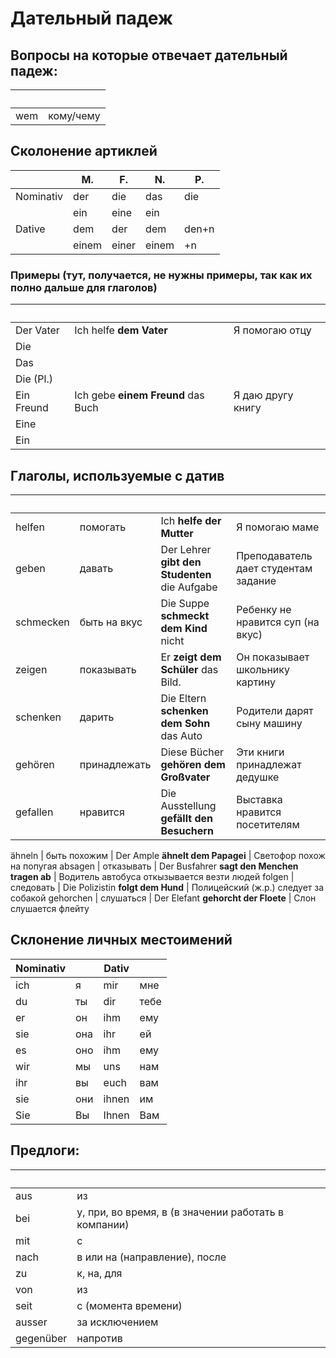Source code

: # Дательный падеж

## Вопросы на которые отвечает дательный падеж: 

&nbsp;|&nbsp;      
------|----------
wem   | кому/чему

## Сколонение артиклей

&nbsp;    | M.         |  F.           | N.        | P.
----------|------------|---------------|-----------|-----
Nominativ | der        | die           | das       | die 
&nbsp;    | ein        | eine          | ein       |
Dative    | dem        | der           | dem       | den+n
&nbsp;    | einem      | einer         | einem     | +n

### Примеры (тут, получается, не нужны примеры, так как их полно дальше для глаголов)

&nbsp;     | &nbsp;                             | &nbsp;
-----------|------------------------------------|---------------
Der Vater  | Ich helfe __dem Vater__            | Я помогаю отцу
Die        | 
Das        |
Die (Pl.)  |
Ein Freund | Ich gebe __einem Freund__ das Buch | Я даю другу книгу
Eine       |
Ein        |



## Глаголы, используемые c датив

&nbsp;    | &nbsp;       | &nbsp;                                        | &nbsp;
----------|--------------|-----------------------------------------------|------
helfen    | помогать     | Ich __helfe der Mutter__                      | Я помогаю маме
geben     | давать       | Der Lehrer __gibt den Studenten__ die Aufgabe | Преподаватель дает студентам задание
schmecken | быть на вкус | Die Suppe __schmeckt dem Kind__ nicht         | Ребенку не нравится суп (на вкус)
zeigen    | показывать   | Er __zeigt dem Schüler__ das Bild.            | Он показывает школьнику картину
schenken  | дарить       | Die Eltern __schenken dem Sohn__ das Auto     | Родители дарят сыну машину
gehören   | принадлежать | Diese Bücher __gehören dem Großvater__        | Эти книги принадлежат дедушке
gefallen  | нравится     | Die Ausstellung __gefällt den Besuchern__     | Выставка нравится посетителям

ähneln    | быть похожим | Der Ample __ähnelt dem Papagei__              | Светофор похож на попугая
absagen   | отказывать	 | Der Busfahrer __sagt den Menchen tragen ab__  | Водитель автобуса откызывается везти людей
folgen    | следовать    | Die Polizistin __folgt dem Hund__             | Полицейский (ж.р.) следует за собакой
gehorchen | слушаться    | Der Elefant __gehorcht der Floete__           | Слон слушается флейту              


## Склонение личных местоимений

Nominativ| &nbsp;   |		Dativ | &nbsp;	
----------|---------|---------|-------
ich       |	я       |	mir     |	мне
du	      |ты       |	dir     |	тебе
er	      |он       |	ihm     |	ему
sie       |	она     |	ihr     |	ей
es|	оно	|ihm|	ему
wir	|мы	|uns	|нам
ihr	|вы	|euch|	вам
sie	|они	|ihnen|	им
Sie	|Вы	|Ihnen|	Вам

## Предлоги:

&nbsp;    | &nbsp;
----------|------------
aus       | из
bei       | у, при, во время, в (в значении работать в компании)
mit       | с
nach      | в или на (направление), после
zu        | к, на, для
von       | из
seit      | с (момента времени)
ausser    | за исключением
gegenüber | напротив
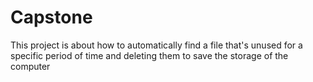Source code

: # Capstone
This project is about how to automatically 
find a file that's unused for a specific
 period of time and deleting them to save 
the storage of the computer 
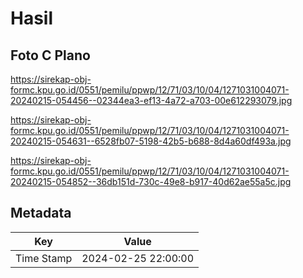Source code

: # Hasil

## Foto C Plano

https://sirekap-obj-formc.kpu.go.id/0551/pemilu/ppwp/12/71/03/10/04/1271031004071-20240215-054456--02344ea3-ef13-4a72-a703-00e612293079.jpg

https://sirekap-obj-formc.kpu.go.id/0551/pemilu/ppwp/12/71/03/10/04/1271031004071-20240215-054631--6528fb07-5198-42b5-b688-8d4a60df493a.jpg

https://sirekap-obj-formc.kpu.go.id/0551/pemilu/ppwp/12/71/03/10/04/1271031004071-20240215-054852--36db151d-730c-49e8-b917-40d62ae55a5c.jpg


## Metadata

| Key        | Value               |
| ---------- | ------------------- |
| Time Stamp | 2024-02-25 22:00:00 |




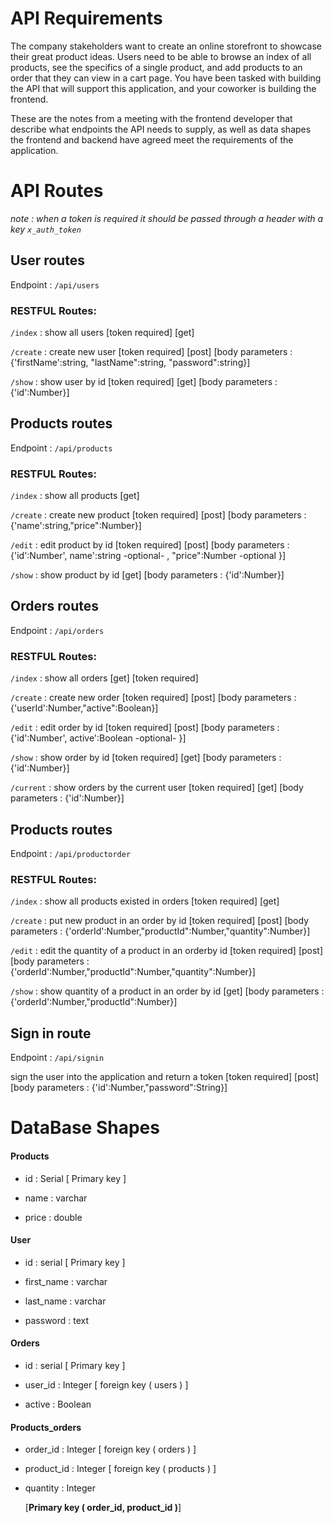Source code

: 
# API Requirements

The company stakeholders want to create an online storefront to showcase their great product ideas. Users need to be able to browse an index of all products, see the specifics of a single product, and add products to an order that they can view in a cart page. You have been tasked with building the API that will support this application, and your coworker is building the frontend.

  

These are the notes from a meeting with the frontend developer that describe what endpoints the API needs to supply, as well as data shapes the frontend and backend have agreed meet the requirements of the application.

  

  

# API Routes

*note : when a token is required it should be passed through a header with a key `x_auth_token`*
  

## User routes

Endpoint : `/api/users`

### RESTFUL Routes:

`/index` : show all users [token required] \[get]

`/create` : create new user [token required] \[post] \[body parameters : {'firstName':string, "lastName":string, "password":string}]

`/show` : show  user by id [token required] \[get] \[body parameters : {'id':Number}]


## Products routes

Endpoint : `/api/products`

### RESTFUL Routes:

`/index` : show all products  \[get]

`/create` : create new product [token required] \[post] \[body parameters : {'name':string,"price":Number}]

`/edit` : edit product by id [token required] \[post] \[body parameters : {'id':Number', name':string -optional- , "price":Number -optional }]

`/show` : show  product by id  \[get] \[body parameters : {'id':Number}]

## Orders routes

Endpoint : `/api/orders`

### RESTFUL Routes:

`/index` : show all orders  \[get] \[token required] 

`/create` : create new order [token required] \[post] \[body parameters : {'userId':Number,"active":Boolean}]

`/edit` : edit order by id [token required] \[post] \[body parameters : {'id':Number', active':Boolean -optional-  }]

`/show` : show  order by id \[token required] \[get]   \[body parameters : {'id':Number}]

`/current` : show orders by the current user \[token required]  \[get]  \[body parameters : {'id':Number}]

## Products routes

Endpoint : `/api/productorder`

### RESTFUL Routes:

`/index` : show all products existed in orders [token required] \[get]

`/create` : put new product in an order by id [token required] \[post] \[body parameters : {'orderId':Number,"productId":Number,"quantity":Number}]

`/edit` : edit the quantity of a product in an orderby id [token required] \[post] \[body parameters : {'orderId':Number,"productId":Number,"quantity":Number}]

`/show` : show  quantity of a product in an order by id  \[get] \[body parameters : {'orderId':Number,"productId":Number}]

## Sign in route

Endpoint : `/api/signin` 

sign the user into the application and return a token [token required] \[post] \[body parameters : {'id':Number,"password":String}]


# DataBase Shapes

#### Products

- id : Serial [ Primary key ]

- name : varchar

- price : double

 
#### User

- id : serial [ Primary key ]

- first_name : varchar 

- last_name : varchar

- password : text

  

#### Orders

- id : serial [ Primary key ]

- user_id : Integer [ foreign key ( users ) ]

- active : Boolean

#### Products_orders

- order_id : Integer [ foreign key ( orders ) ]

- product_id : Integer [ foreign key ( products ) ]

- quantity : Integer

  [**Primary key ( order_id, product_id )**]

* * * * *

**INSTRUCTIONS TO FOLLOW**
Please go through the data above and copy every line that has the word "Integer".

**EXPECTED ANSWER**
- user_id : Integer [ foreign key ( users ) ]
- order_id : Integer [ foreign key ( orders ) ]
- product_id : Integer [ foreign key ( products ) ]
- quantity : Integer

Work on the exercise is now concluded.